Next, choose how to invite the other person to access your document. You can do this via Mail, Messages, Twitter, Facebook, or other means, or you can just copy a link and send it yourself. You might want to do the latter if you communicate with others via Slack or a similar collaboration tool. Click Share Document, and enter the email address, or other information needed, to share it.
When your collaborator receives a link to a document, they click it to view the document on iCloud.com. They don’t need an iCloud account and they can access the document in any web browser, even on Windows or Android. They enter their name (so you can follow the changes they make) and can edit your document if you’ve allowed them to do so. If not, they can simply view it.
If you’ve allowed a collaborator to edit your document, then the changes they make update in the app you’re using if you have the document open. For example, if you’ve created a spreadsheet in Numbers and a colleague edits it on the web, your document updates automatically. This doesn’t happen in real time, but takes a few seconds for changes to appear.
It’s better to make changes in the iCloud.com web interface. You’ll see a cursor when a collaborator is editing a document and if you click the user icon in the iCloud.com toolbar you can click on a user’s name and see which sections they’ve changed. However, once changes are made, you can’t see the exact changes.
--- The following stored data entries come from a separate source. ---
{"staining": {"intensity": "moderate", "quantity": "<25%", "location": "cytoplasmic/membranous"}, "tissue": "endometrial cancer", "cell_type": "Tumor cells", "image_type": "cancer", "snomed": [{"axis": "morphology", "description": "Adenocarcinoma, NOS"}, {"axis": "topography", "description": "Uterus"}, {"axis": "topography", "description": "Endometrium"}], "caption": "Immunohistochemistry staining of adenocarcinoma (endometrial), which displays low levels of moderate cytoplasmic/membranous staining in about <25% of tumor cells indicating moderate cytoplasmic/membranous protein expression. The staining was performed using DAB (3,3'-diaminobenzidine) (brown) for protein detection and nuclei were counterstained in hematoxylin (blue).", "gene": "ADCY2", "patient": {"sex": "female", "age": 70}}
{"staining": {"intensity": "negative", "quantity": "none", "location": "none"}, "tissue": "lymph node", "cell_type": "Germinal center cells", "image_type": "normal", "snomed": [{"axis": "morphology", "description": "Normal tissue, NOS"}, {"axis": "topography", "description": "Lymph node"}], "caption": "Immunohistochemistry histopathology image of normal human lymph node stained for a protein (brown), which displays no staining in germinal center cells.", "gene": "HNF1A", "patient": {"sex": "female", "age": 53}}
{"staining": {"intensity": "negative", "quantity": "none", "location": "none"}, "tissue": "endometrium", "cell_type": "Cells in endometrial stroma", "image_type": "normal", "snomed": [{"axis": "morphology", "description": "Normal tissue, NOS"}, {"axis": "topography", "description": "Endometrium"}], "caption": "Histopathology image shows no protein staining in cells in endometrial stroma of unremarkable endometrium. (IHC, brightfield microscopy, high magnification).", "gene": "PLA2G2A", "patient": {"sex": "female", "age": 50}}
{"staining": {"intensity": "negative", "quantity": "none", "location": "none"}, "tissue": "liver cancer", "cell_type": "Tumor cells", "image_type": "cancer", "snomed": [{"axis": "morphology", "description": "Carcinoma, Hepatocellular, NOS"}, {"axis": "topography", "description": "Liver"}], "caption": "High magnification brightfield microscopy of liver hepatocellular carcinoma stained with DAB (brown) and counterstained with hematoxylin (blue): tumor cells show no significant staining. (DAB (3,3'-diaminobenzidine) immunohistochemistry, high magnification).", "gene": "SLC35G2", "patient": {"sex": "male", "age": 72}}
If you click a user’s name in the user popup, you may see the section they edited—this isn’t always the case—but not their exact changes.
Sometimes, two or more people will make changes at the same time. Or you’ll make a change locally in Pages, Numbers, or Keynote and a collaborator will make an edit on iCloud.com. When this happens, you will both see a dialog saying that the documents are out of sync, and the users who are invited to edit the document will be prevented from editing anything. It’s up to the document’s owner to decide which version to keep—you can keep both, if you want, to review them later—but, again, you can’t compare the changes. You only see the date and time of the versions and where they were updated (iCloud.com or a specific computer). It’s best for the document’s creator and owner to ensure that people don’t simultaneously edit documents, which, of course, limits the usefulness of this feature.